El guardia tecleó una combinación de números en el mando a distancia y se abrieron las puertas.


-Y ahora, ¿qué? –preguntó Paula, con un hondo suspiro.


-Iremos directamente hasta el final del camino, tal y como nos ha dicho el guardia –contestó Pedro, colocando la furgoneta justo en el centro del camino, y manteniendo la velocidad a veinte kilómetros por hora-. ¿Te importa apoyarte un poco en la puerta?


-¿Para qué?


-Estás bloqueando la cámara.



-¿Qué?



-Tranquilízate y actúa con naturalidad. Hay una cámara de circuito cerrado que nos apunta desde el abedul de la derecha.


-¿Y por qué no quieres que bloquee la cámara? No lo entiendo…
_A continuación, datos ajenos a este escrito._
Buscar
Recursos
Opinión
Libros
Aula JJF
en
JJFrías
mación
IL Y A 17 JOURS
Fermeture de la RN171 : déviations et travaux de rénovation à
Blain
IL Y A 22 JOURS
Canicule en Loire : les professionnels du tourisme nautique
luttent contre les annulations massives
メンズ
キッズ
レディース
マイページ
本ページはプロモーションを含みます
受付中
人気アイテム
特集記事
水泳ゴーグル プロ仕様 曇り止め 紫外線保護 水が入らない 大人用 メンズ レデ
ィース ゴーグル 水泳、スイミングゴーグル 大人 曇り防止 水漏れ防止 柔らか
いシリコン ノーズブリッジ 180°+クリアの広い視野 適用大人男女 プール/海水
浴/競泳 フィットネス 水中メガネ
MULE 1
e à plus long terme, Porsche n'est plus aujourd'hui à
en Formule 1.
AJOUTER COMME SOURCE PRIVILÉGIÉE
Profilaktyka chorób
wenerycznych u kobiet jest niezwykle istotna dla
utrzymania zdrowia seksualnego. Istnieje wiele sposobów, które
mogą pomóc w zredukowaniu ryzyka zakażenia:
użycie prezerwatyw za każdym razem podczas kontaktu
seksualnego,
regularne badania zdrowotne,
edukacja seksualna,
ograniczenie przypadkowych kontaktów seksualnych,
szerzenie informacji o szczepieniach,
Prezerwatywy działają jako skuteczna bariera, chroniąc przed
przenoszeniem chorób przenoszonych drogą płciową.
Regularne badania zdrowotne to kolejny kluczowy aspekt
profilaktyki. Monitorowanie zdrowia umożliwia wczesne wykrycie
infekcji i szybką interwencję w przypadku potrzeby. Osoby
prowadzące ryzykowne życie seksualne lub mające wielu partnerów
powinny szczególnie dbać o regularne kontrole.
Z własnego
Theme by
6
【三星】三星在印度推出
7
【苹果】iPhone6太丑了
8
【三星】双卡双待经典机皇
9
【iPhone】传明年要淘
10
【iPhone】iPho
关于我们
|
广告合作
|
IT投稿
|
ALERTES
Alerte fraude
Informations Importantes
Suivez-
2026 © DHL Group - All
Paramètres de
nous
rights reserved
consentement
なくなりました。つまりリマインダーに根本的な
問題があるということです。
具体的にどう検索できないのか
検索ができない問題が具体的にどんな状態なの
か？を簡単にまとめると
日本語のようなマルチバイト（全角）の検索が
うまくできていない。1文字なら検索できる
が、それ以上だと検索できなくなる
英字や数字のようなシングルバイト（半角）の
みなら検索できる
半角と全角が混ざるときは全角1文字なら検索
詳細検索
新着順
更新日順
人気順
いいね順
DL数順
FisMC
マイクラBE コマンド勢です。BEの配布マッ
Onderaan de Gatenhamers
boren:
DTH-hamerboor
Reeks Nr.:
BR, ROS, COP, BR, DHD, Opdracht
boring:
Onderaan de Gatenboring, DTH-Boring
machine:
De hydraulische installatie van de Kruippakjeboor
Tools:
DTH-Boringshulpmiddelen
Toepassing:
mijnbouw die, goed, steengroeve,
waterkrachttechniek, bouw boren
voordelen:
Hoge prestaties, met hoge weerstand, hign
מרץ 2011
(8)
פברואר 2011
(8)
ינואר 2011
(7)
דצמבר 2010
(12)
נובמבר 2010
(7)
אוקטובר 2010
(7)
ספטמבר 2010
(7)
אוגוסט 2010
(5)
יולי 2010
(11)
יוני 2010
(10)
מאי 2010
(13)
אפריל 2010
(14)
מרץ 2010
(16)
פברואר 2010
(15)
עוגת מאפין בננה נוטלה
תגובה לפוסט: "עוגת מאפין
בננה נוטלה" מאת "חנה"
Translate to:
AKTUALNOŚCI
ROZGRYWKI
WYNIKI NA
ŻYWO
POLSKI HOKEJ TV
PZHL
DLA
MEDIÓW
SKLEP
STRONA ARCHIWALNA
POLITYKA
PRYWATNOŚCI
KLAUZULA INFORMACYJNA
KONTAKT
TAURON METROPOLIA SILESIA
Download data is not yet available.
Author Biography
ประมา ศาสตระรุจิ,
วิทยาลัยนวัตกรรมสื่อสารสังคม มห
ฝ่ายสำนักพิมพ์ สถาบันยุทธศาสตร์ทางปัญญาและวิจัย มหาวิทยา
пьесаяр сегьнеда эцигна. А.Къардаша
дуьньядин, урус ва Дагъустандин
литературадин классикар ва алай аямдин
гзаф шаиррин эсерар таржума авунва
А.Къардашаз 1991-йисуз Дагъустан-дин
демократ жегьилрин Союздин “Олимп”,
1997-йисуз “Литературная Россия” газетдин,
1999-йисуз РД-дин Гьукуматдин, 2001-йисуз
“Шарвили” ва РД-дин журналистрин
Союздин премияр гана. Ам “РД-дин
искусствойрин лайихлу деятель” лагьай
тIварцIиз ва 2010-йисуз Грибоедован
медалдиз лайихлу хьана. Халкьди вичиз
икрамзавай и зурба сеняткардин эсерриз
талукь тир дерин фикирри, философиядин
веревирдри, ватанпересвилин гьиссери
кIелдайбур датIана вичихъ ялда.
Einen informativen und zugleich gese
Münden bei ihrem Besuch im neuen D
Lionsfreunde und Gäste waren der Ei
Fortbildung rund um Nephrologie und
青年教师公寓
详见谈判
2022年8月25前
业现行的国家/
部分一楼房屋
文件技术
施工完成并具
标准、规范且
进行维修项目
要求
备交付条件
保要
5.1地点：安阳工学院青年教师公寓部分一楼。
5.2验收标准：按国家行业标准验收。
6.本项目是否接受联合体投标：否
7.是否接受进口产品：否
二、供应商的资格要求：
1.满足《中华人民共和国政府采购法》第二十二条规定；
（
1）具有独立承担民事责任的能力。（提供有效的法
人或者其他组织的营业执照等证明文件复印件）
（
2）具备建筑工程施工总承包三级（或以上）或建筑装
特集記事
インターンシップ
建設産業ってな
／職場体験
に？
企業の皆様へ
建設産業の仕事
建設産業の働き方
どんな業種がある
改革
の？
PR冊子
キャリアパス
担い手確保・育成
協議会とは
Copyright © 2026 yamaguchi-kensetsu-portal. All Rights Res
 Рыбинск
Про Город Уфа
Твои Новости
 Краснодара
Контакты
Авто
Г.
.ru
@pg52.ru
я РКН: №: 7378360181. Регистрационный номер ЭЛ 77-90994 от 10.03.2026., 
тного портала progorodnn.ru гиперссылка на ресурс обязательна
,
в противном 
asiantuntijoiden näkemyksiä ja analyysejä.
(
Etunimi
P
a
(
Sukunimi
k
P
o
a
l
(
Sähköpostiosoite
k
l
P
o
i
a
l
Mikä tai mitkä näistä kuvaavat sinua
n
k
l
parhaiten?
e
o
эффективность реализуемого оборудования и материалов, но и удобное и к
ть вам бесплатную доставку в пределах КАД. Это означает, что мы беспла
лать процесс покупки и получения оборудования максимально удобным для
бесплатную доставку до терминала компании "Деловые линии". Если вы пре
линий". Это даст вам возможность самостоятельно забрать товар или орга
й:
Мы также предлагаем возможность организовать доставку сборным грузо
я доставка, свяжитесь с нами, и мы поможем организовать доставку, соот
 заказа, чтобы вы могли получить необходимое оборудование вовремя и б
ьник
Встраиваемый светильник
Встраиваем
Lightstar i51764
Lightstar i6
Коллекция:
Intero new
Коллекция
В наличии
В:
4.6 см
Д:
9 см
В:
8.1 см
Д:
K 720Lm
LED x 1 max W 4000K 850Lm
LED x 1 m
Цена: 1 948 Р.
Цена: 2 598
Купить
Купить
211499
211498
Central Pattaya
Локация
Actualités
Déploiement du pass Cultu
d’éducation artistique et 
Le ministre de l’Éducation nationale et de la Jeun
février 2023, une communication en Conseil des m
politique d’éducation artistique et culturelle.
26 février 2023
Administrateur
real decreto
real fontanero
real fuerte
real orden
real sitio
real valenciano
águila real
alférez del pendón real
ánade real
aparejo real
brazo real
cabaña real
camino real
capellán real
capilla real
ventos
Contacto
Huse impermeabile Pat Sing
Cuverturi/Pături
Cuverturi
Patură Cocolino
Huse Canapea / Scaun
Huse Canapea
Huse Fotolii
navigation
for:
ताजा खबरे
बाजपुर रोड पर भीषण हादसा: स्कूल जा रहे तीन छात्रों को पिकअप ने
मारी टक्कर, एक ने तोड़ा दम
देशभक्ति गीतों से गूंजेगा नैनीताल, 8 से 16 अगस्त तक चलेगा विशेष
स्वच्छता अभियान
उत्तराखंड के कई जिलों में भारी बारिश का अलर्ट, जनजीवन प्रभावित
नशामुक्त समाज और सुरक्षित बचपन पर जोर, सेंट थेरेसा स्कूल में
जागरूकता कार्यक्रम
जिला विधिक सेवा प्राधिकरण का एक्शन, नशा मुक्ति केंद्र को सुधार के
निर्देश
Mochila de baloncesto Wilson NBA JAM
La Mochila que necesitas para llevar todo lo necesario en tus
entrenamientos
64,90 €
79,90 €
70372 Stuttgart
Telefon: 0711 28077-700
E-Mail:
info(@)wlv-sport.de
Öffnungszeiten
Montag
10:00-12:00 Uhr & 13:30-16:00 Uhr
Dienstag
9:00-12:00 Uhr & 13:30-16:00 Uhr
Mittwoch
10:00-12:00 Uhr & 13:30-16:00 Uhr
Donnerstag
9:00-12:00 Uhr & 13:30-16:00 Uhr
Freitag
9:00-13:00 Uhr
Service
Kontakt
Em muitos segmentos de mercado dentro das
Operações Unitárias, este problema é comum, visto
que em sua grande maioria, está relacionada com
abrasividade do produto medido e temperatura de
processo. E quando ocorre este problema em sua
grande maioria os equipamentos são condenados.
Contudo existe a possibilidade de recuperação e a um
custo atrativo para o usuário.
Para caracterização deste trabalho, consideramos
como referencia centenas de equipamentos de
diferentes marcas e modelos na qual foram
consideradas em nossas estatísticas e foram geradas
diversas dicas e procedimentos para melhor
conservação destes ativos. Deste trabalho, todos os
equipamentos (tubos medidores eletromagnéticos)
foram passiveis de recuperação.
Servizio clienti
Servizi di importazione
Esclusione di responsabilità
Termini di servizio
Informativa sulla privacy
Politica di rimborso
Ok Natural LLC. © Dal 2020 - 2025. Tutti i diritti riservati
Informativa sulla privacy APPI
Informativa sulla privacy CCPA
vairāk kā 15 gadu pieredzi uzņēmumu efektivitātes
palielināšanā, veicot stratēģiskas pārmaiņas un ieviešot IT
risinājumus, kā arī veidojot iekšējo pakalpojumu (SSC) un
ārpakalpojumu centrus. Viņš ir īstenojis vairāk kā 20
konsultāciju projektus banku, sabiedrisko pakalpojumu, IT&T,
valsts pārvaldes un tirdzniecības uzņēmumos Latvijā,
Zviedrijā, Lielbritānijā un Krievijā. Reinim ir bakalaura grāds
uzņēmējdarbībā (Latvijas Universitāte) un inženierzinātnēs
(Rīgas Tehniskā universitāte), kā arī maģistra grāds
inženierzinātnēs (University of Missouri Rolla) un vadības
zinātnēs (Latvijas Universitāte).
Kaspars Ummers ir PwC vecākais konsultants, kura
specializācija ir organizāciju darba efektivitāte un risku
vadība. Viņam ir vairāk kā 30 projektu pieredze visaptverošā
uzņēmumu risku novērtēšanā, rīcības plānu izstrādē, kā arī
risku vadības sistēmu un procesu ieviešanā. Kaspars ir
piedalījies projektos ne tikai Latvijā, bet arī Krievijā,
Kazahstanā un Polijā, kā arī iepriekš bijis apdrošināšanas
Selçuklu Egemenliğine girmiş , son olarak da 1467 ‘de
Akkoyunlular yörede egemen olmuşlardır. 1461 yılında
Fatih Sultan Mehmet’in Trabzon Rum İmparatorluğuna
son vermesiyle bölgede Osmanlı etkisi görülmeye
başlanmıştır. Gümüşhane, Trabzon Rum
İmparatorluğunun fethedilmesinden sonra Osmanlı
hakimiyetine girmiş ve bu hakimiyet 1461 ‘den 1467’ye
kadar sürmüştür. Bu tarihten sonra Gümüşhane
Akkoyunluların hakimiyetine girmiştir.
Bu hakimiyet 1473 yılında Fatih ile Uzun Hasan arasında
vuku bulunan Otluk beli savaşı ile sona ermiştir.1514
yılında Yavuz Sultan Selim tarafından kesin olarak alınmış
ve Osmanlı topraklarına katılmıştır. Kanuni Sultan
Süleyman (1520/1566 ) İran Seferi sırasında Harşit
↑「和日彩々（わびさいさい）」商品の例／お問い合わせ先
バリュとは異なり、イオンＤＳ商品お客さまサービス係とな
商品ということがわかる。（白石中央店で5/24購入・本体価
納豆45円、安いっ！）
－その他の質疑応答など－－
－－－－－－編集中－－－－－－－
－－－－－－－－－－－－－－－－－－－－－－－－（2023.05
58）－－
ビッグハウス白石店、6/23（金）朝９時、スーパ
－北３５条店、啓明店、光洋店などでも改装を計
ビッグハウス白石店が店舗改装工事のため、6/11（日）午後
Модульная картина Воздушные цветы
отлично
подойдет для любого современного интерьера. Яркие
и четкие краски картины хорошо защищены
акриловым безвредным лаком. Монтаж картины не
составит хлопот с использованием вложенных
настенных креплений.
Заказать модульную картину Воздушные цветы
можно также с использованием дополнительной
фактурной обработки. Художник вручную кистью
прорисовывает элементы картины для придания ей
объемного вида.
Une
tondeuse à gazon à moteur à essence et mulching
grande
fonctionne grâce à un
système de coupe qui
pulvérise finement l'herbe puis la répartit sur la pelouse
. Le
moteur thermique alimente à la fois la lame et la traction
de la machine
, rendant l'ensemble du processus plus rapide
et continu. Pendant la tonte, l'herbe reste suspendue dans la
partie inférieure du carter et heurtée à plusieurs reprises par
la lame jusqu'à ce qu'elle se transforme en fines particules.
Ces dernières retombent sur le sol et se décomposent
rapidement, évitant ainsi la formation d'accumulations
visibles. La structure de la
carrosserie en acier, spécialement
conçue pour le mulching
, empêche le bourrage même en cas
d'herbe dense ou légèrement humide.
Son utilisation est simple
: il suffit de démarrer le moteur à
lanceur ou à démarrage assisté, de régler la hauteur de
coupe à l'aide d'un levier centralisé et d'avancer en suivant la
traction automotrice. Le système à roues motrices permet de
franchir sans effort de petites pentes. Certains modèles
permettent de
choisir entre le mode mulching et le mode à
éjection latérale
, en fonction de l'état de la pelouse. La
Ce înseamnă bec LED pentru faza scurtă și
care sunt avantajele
-Quiero que te comportes de forma natural para la cámara del árbol –contestó Pedro, manteniendo una sonrisa y hablando entre dientes-. Lo que quiero es que no me tapes la cámara que llevo en la furgoneta.


-¿Cuándo has puesto una cámara en la furgoneta?


-Anoche. Es uno de los juguetitos de Bergstrom.


Paula reprimió el impulso de mirar a su alrededor para buscarla, pero se reclinó en la puerta en silencio, mientras Pedro seguía conduciendo.


-¡Claro! Por eso conduces tan despacio, para que la cámara pueda registrar sin problemas todo el camino.


-Exactamente –confirmó Pedro.


Guardias armados, cámaras en los árboles y en la furgoneta… Por supuesto; aquél era el verdadero motivo de la presencia de Pedro junto a ella. Trabajo. Había estado tan ocupada convenciendo a todo el mundo de su compromiso que había olvidado de nuevo el verdadero objetivo del asunto.